START Stored data

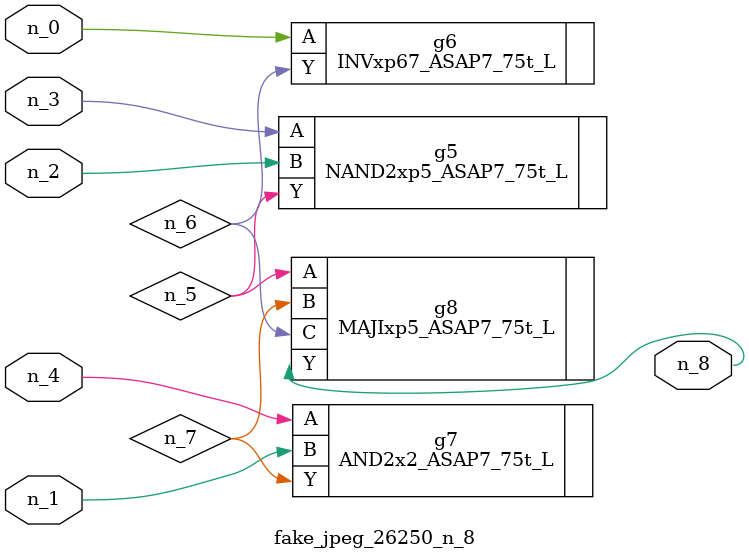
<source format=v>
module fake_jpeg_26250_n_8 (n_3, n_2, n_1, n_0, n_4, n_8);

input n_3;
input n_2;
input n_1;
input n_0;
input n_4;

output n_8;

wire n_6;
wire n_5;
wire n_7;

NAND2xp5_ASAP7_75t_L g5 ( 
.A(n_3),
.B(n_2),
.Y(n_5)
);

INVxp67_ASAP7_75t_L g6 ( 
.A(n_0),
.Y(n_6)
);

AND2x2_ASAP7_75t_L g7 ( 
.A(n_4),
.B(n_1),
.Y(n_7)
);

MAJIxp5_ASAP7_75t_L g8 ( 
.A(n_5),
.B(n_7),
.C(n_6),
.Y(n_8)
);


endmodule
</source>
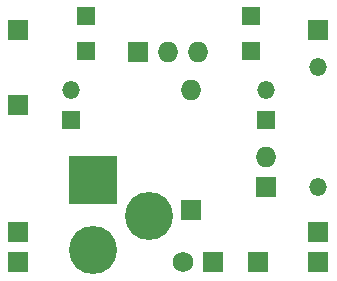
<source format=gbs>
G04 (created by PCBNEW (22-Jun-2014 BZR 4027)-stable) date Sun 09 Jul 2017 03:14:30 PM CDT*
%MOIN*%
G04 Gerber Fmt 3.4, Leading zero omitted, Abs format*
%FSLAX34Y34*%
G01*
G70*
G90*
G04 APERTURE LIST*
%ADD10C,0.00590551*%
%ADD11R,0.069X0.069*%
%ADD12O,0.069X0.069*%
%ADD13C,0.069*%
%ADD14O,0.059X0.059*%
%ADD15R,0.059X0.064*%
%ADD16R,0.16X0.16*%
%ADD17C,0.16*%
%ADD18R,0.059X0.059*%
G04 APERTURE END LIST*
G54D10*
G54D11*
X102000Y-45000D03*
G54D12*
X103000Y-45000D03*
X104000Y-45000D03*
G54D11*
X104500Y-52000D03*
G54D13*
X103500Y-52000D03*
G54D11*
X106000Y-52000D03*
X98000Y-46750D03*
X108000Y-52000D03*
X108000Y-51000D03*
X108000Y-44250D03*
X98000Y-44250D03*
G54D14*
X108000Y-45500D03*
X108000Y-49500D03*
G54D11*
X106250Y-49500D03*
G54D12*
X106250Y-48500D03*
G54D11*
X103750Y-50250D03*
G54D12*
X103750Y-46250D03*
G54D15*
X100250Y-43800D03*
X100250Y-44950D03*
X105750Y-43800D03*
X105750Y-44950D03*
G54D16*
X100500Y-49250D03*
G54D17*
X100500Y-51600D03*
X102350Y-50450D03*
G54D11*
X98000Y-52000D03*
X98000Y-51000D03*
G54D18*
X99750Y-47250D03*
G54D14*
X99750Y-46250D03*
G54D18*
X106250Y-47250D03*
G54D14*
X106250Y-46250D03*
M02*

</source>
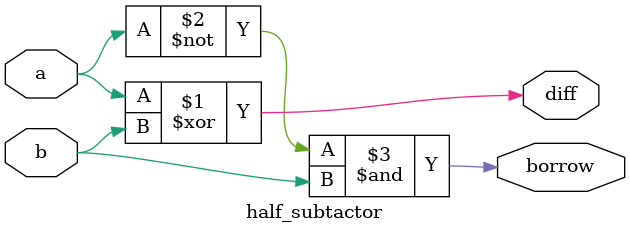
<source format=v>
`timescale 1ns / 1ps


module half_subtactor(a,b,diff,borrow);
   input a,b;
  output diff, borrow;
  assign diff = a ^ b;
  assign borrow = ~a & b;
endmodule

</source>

END Stored data
START Stored data

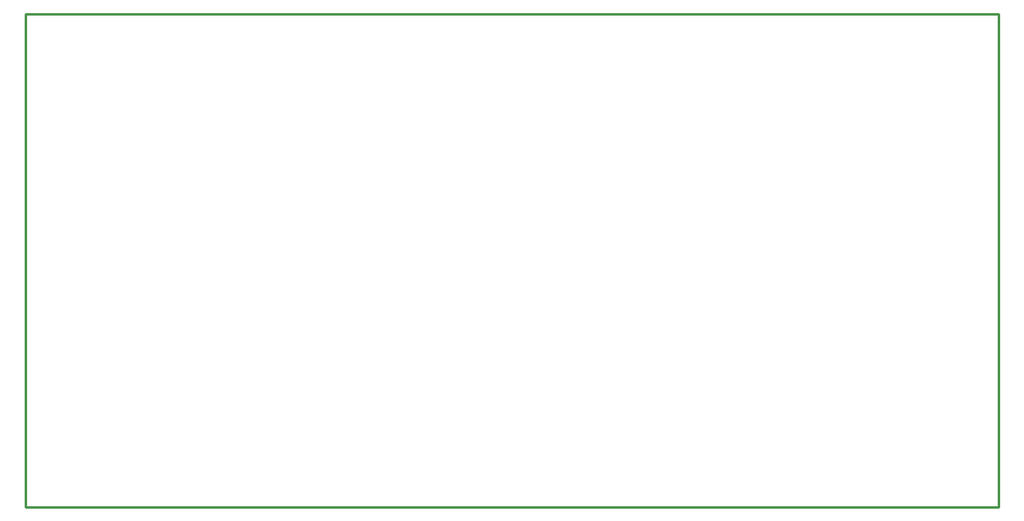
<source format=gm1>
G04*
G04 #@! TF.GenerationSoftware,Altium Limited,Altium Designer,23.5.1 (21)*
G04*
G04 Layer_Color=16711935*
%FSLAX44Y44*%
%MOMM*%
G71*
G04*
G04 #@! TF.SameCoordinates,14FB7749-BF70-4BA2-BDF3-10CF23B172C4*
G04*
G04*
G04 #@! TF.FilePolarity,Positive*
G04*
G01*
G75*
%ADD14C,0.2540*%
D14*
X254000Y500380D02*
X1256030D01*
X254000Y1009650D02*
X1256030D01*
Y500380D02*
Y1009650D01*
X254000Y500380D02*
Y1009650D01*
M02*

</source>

END Stored data

• **Job**
Which lines in the data above contain "format"? Show each one.

• **Answer box**
<source format=v>
<source format=gbs>
G04 Gerber Fmt 3.4, Leading zero omitted, Abs format*
<source format=v>
<source format=gm1>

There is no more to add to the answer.